Edit the forum post from the words "Hi, as the deadline" through "aspirations(Maximum 500 words)." by replacing "deadline" with "due date", and write out that stretch of text.

→ QUOTED PASSAGE
====
Hi, as the deadline is approaching, I still feel unsure about my essay. Feel I did not address the topic effectively, but don't know where to start editing. Help pls!
And I have some problem shortening my language too, anyone who can give me some suggestions on that! I will edit your essays too! Thanks!
PROMPT #1: Describe the world you come from-for example, your family, community or school-and tell us how your world has shaped your dreams and aspirations(Maximum 500 words).
(543 words) I am from in a small conservative community in China where conformity is key to survival. Since little, we were educated with strict rules, obligations, and restrictions. There are right ways, and there are wrong ways. To be a doctor is right, to be a cook is wrong. Short hair for boys is right, short skirt for girls is wrong. Gradually, we were forced to transform our thoughts to fit in the standard answer, while independent thinking becomes a luxury. But is life as straightforward as being black or white? I have doubts.
Growing up during the great Cultural Revolution, my parents know how difficult not to be conformed in China, so they tried their best to encourage me to develop my own way of thinking. When I was young, every night before bedtime, I would curl up by my "aficionado of whodunnits" mom, waiting for her to vividly read me her favorite detective stories about Holmes or Poiret. But she would never uncover the secret before I proposed my own analysis about the case. Since then, a young, curious mind started her first attempt in becoming an independent thinker. For me, reading detective novels is not passively follow the authors' flow of thoughts, but to raise a battle trying to outwit them. Bit by bit, I started to enjoy the excitement not only as a reader, but also as a detective.
The days battling with great authors like Sir Conan Doyle or Agatha Christie intellectually allowed me to grow to be a meticulous thinker, who develop my judgment not upon the authority, ignorance, whim, or prejudice, but upon my own examination and evaluation of argument and evidence. And this habit of forming my own thought has attributed greatly to my academic excellence. In the high school entrance examination, I placed 19th among more than 25,000 in my city and was simultaneously admitted by all of the most selective high schools. Now, the importance of independent thinking became more and more evident not solely in academic study. More profoundly, it enables me to eliminate the noise from public opinions and listen to the voice from my heart, and listen to my dream.
I know my dream is in mathematics. I desire to become an actuary, who can use mathematic tools to explore the world of business. I want to learn how to establish mathematical model to predict the market prospects or how to analyze bank interests and calculate the price for insurance companies. Someday in the future, I hope mathematics could lead me ever further to uncover the secrets of nature, just like those predecessors who calculated out the position of Neptune on draft papers, or those who found Golden Section and Fibonacci Sequence in sunflower and conch.
====
[Stored dataset items]
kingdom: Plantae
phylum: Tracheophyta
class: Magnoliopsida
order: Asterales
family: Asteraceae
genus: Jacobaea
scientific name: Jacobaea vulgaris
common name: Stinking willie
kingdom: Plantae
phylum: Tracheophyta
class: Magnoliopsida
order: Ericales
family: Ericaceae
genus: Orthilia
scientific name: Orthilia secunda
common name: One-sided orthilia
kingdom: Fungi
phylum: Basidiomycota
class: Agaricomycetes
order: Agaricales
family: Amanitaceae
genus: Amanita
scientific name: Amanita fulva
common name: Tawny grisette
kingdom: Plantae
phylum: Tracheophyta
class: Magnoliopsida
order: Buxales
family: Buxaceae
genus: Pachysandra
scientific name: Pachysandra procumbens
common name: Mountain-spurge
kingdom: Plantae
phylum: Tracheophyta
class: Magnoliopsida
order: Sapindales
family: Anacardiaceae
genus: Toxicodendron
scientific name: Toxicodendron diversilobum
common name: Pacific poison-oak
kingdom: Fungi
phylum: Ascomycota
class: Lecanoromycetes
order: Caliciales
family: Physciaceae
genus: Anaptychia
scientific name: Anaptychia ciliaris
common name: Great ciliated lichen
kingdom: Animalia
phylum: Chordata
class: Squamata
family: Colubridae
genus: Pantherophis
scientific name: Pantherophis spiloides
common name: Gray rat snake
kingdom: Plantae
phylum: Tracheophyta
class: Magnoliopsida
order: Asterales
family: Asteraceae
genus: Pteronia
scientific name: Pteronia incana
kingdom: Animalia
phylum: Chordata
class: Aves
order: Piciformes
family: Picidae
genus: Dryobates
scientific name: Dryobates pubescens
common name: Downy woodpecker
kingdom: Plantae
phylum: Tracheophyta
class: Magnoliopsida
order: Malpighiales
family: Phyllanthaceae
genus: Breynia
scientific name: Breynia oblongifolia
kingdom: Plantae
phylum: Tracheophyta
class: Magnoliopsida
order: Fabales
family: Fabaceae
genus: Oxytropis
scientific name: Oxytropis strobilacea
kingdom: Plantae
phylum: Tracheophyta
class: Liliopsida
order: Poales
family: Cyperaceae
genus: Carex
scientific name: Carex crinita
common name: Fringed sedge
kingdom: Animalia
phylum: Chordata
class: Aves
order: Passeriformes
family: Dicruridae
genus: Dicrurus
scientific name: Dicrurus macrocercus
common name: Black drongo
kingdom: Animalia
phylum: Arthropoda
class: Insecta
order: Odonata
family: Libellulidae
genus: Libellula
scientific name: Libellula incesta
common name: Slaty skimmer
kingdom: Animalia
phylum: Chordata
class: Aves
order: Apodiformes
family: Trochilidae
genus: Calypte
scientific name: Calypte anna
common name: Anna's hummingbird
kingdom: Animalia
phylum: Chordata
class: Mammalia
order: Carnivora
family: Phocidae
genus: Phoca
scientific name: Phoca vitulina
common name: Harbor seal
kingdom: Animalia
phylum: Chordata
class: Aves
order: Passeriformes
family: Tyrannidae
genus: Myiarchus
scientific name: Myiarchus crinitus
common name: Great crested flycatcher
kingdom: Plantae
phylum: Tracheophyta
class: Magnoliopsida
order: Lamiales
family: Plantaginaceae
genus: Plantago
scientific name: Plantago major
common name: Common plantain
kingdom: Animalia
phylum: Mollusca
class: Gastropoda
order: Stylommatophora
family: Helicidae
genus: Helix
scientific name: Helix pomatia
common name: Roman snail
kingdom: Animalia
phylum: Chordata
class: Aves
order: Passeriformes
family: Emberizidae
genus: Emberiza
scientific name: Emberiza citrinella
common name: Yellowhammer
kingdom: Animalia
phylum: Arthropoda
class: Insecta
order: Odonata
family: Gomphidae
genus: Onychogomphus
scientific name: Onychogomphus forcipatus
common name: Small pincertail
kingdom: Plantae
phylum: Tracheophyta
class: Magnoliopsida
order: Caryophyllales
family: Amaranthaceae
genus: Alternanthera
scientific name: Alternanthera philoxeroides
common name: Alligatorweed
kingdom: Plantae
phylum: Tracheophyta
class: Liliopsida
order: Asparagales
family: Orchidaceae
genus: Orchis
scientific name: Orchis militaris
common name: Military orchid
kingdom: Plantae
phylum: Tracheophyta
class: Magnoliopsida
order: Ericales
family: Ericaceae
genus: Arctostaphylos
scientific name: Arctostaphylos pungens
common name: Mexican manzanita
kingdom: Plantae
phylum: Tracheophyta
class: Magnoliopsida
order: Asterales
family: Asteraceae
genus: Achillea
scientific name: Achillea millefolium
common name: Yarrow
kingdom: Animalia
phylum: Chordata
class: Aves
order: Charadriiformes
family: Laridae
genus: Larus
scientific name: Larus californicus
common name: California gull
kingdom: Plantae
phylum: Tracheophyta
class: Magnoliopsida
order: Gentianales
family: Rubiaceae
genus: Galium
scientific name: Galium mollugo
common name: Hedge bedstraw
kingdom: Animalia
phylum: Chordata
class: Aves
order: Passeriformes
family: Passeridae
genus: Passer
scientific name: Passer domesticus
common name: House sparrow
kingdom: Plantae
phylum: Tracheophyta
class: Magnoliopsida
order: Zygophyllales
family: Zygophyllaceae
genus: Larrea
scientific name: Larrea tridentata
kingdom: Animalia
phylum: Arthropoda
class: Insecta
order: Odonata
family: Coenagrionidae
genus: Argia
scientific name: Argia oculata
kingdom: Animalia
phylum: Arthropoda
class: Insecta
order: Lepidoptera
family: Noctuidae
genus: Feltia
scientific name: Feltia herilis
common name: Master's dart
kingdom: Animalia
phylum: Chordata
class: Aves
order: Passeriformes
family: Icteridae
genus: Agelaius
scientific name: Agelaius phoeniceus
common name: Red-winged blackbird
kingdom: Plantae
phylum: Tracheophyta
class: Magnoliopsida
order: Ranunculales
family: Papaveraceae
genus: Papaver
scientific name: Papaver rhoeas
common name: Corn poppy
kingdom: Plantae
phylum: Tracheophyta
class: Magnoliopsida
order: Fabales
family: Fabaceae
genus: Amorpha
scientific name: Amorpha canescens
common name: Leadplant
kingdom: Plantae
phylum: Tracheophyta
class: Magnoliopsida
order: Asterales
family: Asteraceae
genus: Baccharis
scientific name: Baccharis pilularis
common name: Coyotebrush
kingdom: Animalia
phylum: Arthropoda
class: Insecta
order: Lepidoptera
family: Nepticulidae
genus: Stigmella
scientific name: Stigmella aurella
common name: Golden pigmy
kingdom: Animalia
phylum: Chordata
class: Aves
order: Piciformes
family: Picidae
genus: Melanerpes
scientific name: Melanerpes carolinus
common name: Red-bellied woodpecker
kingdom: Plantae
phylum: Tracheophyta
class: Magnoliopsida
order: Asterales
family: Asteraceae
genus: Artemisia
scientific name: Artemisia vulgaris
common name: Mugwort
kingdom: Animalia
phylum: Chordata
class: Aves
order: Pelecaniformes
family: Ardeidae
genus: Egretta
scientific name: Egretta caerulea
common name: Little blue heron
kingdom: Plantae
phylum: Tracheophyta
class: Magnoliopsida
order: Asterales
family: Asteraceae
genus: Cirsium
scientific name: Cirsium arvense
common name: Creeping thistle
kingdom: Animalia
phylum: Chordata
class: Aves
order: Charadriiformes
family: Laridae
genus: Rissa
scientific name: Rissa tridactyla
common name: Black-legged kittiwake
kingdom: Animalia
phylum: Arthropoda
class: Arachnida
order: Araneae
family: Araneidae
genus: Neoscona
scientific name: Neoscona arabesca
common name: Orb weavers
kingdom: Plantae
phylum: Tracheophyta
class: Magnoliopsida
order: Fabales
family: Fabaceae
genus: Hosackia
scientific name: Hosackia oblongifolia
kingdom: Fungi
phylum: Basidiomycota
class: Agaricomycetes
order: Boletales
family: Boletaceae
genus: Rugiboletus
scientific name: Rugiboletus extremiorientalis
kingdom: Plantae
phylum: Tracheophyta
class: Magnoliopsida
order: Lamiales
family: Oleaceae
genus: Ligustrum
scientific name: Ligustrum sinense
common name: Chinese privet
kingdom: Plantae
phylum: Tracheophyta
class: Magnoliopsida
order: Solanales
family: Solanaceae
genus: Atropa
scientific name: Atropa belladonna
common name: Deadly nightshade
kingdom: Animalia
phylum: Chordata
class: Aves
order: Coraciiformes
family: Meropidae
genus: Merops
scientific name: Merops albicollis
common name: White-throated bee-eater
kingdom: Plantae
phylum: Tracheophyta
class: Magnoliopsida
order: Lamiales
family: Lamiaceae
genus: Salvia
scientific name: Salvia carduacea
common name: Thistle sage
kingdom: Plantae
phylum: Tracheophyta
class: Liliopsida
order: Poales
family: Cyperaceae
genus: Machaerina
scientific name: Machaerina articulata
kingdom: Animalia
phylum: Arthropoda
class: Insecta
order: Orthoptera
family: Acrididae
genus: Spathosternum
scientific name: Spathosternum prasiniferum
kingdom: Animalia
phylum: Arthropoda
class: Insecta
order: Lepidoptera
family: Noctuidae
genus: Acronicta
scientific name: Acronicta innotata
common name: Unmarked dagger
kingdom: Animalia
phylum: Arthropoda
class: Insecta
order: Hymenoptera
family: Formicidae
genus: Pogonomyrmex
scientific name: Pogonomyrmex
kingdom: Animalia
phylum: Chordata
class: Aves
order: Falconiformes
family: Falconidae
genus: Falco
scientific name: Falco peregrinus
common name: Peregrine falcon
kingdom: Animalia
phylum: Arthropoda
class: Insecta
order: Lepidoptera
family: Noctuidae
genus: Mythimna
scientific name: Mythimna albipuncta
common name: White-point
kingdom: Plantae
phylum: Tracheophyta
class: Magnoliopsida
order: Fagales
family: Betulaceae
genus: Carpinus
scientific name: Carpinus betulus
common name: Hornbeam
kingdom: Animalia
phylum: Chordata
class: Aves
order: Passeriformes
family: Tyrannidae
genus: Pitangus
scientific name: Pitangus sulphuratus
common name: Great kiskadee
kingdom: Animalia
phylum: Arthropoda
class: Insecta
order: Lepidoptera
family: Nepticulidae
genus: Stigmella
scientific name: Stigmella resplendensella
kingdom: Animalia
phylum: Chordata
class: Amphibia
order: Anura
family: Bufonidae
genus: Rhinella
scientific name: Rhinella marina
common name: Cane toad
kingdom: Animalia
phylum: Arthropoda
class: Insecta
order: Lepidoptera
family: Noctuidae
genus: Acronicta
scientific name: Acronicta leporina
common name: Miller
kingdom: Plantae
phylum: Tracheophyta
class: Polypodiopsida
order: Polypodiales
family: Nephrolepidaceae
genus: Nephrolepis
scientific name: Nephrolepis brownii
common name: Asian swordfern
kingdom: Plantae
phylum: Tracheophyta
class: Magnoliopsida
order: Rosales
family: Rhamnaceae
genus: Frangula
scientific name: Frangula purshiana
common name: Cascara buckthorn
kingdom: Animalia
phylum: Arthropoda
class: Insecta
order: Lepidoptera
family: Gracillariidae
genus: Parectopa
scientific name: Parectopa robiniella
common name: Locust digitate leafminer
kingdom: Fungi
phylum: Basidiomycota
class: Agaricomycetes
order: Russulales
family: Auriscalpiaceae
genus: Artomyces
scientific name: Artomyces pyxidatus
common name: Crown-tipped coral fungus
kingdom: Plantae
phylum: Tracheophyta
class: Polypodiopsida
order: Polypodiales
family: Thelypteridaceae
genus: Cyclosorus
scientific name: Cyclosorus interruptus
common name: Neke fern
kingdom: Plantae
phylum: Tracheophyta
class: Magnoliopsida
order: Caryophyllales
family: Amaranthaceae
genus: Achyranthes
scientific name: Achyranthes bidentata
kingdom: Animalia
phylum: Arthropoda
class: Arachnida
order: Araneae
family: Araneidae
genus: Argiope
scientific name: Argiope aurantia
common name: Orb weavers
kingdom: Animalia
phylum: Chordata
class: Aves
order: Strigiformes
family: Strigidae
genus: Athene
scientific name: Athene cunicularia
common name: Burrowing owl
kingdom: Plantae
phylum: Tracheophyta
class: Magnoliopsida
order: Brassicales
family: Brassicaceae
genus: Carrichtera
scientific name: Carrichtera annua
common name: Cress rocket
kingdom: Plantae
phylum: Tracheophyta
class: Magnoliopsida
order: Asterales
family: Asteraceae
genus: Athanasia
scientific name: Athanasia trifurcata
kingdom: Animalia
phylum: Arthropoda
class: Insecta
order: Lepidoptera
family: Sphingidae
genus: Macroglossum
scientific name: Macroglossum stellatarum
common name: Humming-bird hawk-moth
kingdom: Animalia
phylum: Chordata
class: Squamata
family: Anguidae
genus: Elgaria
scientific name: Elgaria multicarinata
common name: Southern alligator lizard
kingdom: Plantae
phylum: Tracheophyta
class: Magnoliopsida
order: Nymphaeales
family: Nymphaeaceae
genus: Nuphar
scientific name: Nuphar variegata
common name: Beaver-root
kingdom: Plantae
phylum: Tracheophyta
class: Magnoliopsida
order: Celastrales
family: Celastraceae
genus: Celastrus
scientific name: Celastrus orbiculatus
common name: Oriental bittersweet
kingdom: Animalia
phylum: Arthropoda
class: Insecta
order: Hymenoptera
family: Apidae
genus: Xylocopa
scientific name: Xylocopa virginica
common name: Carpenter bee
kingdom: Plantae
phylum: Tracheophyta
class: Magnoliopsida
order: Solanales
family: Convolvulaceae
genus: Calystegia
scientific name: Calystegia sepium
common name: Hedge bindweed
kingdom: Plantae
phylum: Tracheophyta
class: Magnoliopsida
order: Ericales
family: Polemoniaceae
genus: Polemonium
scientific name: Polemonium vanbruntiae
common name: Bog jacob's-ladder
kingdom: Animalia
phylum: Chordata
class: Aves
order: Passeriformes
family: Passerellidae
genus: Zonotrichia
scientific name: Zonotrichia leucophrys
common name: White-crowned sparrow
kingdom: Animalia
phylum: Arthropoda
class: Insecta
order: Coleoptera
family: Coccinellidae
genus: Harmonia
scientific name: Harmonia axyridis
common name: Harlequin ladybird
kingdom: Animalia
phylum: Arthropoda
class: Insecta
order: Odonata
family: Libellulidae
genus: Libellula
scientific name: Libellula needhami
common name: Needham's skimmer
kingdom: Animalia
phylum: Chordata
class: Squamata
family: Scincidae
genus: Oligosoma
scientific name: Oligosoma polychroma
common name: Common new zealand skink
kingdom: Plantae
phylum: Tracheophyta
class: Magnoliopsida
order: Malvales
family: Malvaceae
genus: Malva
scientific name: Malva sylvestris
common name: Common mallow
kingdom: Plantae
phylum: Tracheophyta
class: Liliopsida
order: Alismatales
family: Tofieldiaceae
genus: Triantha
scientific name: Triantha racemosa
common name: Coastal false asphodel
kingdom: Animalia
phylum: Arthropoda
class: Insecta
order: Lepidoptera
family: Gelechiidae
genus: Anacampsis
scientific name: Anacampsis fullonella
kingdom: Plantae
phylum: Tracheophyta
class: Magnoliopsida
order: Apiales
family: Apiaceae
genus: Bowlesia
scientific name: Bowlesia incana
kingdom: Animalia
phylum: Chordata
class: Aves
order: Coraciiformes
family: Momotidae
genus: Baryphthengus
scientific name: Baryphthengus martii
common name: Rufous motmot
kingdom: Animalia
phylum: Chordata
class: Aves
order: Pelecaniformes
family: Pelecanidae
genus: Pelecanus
====
→ IN RESPONSE
Hi, as the due date is approaching, I still feel unsure about my essay. Feel I did not address the topic effectively, but don't know where to start editing. Help pls!
And I have some problem shortening my language too, anyone who can give me some suggestions on that! I will edit your essays too! Thanks!
PROMPT #1: Describe the world you come from-for example, your family, community or school-and tell us how your world has shaped your dreams and aspirations(Maximum 500 words).